**What the task asks**
Below is a listing; copy all of it exactly.

**Supplied records**
▼

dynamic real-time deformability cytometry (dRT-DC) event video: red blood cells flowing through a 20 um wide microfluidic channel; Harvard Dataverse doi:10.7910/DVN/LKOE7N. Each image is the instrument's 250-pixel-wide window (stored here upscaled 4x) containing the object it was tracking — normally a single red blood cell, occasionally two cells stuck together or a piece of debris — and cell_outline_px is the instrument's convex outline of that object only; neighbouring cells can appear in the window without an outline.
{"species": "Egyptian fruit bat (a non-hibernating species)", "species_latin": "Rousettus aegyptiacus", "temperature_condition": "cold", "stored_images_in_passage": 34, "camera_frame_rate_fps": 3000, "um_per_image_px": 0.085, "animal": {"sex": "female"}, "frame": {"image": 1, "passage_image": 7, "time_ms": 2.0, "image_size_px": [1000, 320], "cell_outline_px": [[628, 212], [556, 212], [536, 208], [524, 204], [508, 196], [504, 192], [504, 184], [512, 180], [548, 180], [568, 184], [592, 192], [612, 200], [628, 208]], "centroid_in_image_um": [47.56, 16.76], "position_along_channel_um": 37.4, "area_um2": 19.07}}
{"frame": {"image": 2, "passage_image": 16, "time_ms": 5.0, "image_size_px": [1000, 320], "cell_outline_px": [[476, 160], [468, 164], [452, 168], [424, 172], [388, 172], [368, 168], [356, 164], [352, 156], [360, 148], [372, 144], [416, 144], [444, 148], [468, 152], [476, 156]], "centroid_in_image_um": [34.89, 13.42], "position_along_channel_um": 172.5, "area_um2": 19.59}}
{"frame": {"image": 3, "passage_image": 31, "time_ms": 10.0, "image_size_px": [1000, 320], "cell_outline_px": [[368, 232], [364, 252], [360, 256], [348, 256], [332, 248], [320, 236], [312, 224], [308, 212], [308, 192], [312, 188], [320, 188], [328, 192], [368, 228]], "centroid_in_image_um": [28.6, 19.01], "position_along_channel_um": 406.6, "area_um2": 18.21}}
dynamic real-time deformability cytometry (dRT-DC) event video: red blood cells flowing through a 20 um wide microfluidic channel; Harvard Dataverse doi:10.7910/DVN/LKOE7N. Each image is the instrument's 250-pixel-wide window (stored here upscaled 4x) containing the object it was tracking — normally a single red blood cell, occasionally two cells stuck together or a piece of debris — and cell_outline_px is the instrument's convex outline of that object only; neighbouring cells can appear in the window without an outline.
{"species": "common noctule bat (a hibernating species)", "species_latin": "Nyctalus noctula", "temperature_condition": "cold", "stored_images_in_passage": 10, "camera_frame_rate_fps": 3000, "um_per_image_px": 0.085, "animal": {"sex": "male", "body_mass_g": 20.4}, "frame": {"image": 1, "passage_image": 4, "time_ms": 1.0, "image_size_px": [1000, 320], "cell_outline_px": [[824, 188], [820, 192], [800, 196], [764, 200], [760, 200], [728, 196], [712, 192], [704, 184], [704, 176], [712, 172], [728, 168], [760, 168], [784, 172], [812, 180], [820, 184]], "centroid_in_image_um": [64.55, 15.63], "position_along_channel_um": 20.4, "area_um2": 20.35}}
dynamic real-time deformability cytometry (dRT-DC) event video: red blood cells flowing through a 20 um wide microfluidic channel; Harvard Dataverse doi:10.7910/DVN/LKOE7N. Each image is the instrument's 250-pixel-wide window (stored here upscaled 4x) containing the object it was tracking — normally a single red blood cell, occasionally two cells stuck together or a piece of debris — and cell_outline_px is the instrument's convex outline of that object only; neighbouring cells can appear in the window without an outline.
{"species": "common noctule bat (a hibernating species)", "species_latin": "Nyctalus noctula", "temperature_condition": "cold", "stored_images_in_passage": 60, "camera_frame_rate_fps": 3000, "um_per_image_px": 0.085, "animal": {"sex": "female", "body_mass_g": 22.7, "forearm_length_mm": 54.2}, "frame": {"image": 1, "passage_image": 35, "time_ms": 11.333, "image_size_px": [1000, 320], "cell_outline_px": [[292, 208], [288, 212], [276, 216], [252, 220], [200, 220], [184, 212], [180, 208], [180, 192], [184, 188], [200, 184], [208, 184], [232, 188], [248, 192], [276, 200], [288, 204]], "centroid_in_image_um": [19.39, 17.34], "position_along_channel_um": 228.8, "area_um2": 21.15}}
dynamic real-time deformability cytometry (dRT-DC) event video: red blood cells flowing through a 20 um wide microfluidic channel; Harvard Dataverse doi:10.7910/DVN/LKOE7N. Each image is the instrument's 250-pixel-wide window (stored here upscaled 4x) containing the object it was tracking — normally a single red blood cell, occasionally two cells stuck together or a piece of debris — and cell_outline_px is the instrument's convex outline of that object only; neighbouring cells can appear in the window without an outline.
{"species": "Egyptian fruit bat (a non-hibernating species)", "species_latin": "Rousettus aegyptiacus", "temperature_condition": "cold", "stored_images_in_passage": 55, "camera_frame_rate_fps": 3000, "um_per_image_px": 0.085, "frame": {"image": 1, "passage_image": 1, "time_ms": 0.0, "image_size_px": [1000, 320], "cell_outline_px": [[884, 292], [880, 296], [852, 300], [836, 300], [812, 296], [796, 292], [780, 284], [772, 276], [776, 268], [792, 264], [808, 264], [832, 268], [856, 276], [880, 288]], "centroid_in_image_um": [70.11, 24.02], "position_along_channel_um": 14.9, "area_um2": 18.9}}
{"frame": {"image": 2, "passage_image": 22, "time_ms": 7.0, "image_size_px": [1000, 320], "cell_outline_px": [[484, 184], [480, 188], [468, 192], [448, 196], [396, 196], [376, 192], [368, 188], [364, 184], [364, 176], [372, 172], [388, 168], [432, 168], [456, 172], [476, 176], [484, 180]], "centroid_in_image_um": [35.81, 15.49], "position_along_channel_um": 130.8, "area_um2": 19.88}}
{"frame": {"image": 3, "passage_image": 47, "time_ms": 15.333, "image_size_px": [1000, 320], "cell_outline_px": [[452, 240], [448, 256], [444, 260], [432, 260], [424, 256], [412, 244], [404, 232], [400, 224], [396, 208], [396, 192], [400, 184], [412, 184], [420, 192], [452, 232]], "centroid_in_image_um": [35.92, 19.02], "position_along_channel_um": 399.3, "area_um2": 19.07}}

▲

**Solution for this exercise**
dynamic real-time deformability cytometry (dRT-DC) event video: red blood cells flowing through a 20 um wide microfluidic channel; Harvard Dataverse doi:10.7910/DVN/LKOE7N. Each image is the instrument's 250-pixel-wide window (stored here upscaled 4x) containing the object it was tracking — normally a single red blood cell, occasionally two cells stuck together or a piece of debris — and cell_outline_px is the instrument's convex outline of that object only; neighbouring cells can appear in the window without an outline.
{"species": "Egyptian fruit bat (a non-hibernating species)", "species_latin": "Rousettus aegyptiacus", "temperature_condition": "cold", "stored_images_in_passage": 34, "camera_frame_rate_fps": 3000, "um_per_image_px": 0.085, "animal": {"sex": "female"}, "frame": {"image": 1, "passage_image": 7, "time_ms": 2.0, "image_size_px": [1000, 320], "cell_outline_px": [[628, 212], [556, 212], [536, 208], [524, 204], [508, 196], [504, 192], [504, 184], [512, 180], [548, 180], [568, 184], [592, 192], [612, 200], [628, 208]], "centroid_in_image_um": [47.56, 16.76], "position_along_channel_um": 37.4, "area_um2": 19.07}}
{"frame": {"image": 2, "passage_image": 16, "time_ms": 5.0, "image_size_px": [1000, 320], "cell_outline_px": [[476, 160], [468, 164], [452, 168], [424, 172], [388, 172], [368, 168], [356, 164], [352, 156], [360, 148], [372, 144], [416, 144], [444, 148], [468, 152], [476, 156]], "centroid_in_image_um": [34.89, 13.42], "position_along_channel_um": 172.5, "area_um2": 19.59}}
{"frame": {"image": 3, "passage_image": 31, "time_ms": 10.0, "image_size_px": [1000, 320], "cell_outline_px": [[368, 232], [364, 252], [360, 256], [348, 256], [332, 248], [320, 236], [312, 224], [308, 212], [308, 192], [312, 188], [320, 188], [328, 192], [368, 228]], "centroid_in_image_um": [28.6, 19.01], "position_along_channel_um": 406.6, "area_um2": 18.21}}
dynamic real-time deformability cytometry (dRT-DC) event video: red blood cells flowing through a 20 um wide microfluidic channel; Harvard Dataverse doi:10.7910/DVN/LKOE7N. Each image is the instrument's 250-pixel-wide window (stored here upscaled 4x) containing the object it was tracking — normally a single red blood cell, occasionally two cells stuck together or a piece of debris — and cell_outline_px is the instrument's convex outline of that object only; neighbouring cells can appear in the window without an outline.
{"species": "common noctule bat (a hibernating species)", "species_latin": "Nyctalus noctula", "temperature_condition": "cold", "stored_images_in_passage": 10, "camera_frame_rate_fps": 3000, "um_per_image_px": 0.085, "animal": {"sex": "male", "body_mass_g": 20.4}, "frame": {"image": 1, "passage_image": 4, "time_ms": 1.0, "image_size_px": [1000, 320], "cell_outline_px": [[824, 188], [820, 192], [800, 196], [764, 200], [760, 200], [728, 196], [712, 192], [704, 184], [704, 176], [712, 172], [728, 168], [760, 168], [784, 172], [812, 180], [820, 184]], "centroid_in_image_um": [64.55, 15.63], "position_along_channel_um": 20.4, "area_um2": 20.35}}
dynamic real-time deformability cytometry (dRT-DC) event video: red blood cells flowing through a 20 um wide microfluidic channel; Harvard Dataverse doi:10.7910/DVN/LKOE7N. Each image is the instrument's 250-pixel-wide window (stored here upscaled 4x) containing the object it was tracking — normally a single red blood cell, occasionally two cells stuck together or a piece of debris — and cell_outline_px is the instrument's convex outline of that object only; neighbouring cells can appear in the window without an outline.
{"species": "common noctule bat (a hibernating species)", "species_latin": "Nyctalus noctula", "temperature_condition": "cold", "stored_images_in_passage": 60, "camera_frame_rate_fps": 3000, "um_per_image_px": 0.085, "animal": {"sex": "female", "body_mass_g": 22.7, "forearm_length_mm": 54.2}, "frame": {"image": 1, "passage_image": 35, "time_ms": 11.333, "image_size_px": [1000, 320], "cell_outline_px": [[292, 208], [288, 212], [276, 216], [252, 220], [200, 220], [184, 212], [180, 208], [180, 192], [184, 188], [200, 184], [208, 184], [232, 188], [248, 192], [276, 200], [288, 204]], "centroid_in_image_um": [19.39, 17.34], "position_along_channel_um": 228.8, "area_um2": 21.15}}
dynamic real-time deformability cytometry (dRT-DC) event video: red blood cells flowing through a 20 um wide microfluidic channel; Harvard Dataverse doi:10.7910/DVN/LKOE7N. Each image is the instrument's 250-pixel-wide window (stored here upscaled 4x) containing the object it was tracking — normally a single red blood cell, occasionally two cells stuck together or a piece of debris — and cell_outline_px is the instrument's convex outline of that object only; neighbouring cells can appear in the window without an outline.
{"species": "Egyptian fruit bat (a non-hibernating species)", "species_latin": "Rousettus aegyptiacus", "temperature_condition": "cold", "stored_images_in_passage": 55, "camera_frame_rate_fps": 3000, "um_per_image_px": 0.085, "frame": {"image": 1, "passage_image": 1, "time_ms": 0.0, "image_size_px": [1000, 320], "cell_outline_px": [[884, 292], [880, 296], [852, 300], [836, 300], [812, 296], [796, 292], [780, 284], [772, 276], [776, 268], [792, 264], [808, 264], [832, 268], [856, 276], [880, 288]], "centroid_in_image_um": [70.11, 24.02], "position_along_channel_um": 14.9, "area_um2": 18.9}}
{"frame": {"image": 2, "passage_image": 22, "time_ms": 7.0, "image_size_px": [1000, 320], "cell_outline_px": [[484, 184], [480, 188], [468, 192], [448, 196], [396, 196], [376, 192], [368, 188], [364, 184], [364, 176], [372, 172], [388, 168], [432, 168], [456, 172], [476, 176], [484, 180]], "centroid_in_image_um": [35.81, 15.49], "position_along_channel_um": 130.8, "area_um2": 19.88}}
{"frame": {"image": 3, "passage_image": 47, "time_ms": 15.333, "image_size_px": [1000, 320], "cell_outline_px": [[452, 240], [448, 256], [444, 260], [432, 260], [424, 256], [412, 244], [404, 232], [400, 224], [396, 208], [396, 192], [400, 184], [412, 184], [420, 192], [452, 232]], "centroid_in_image_um": [35.92, 19.02], "position_along_channel_um": 399.3, "area_um2": 19.07}}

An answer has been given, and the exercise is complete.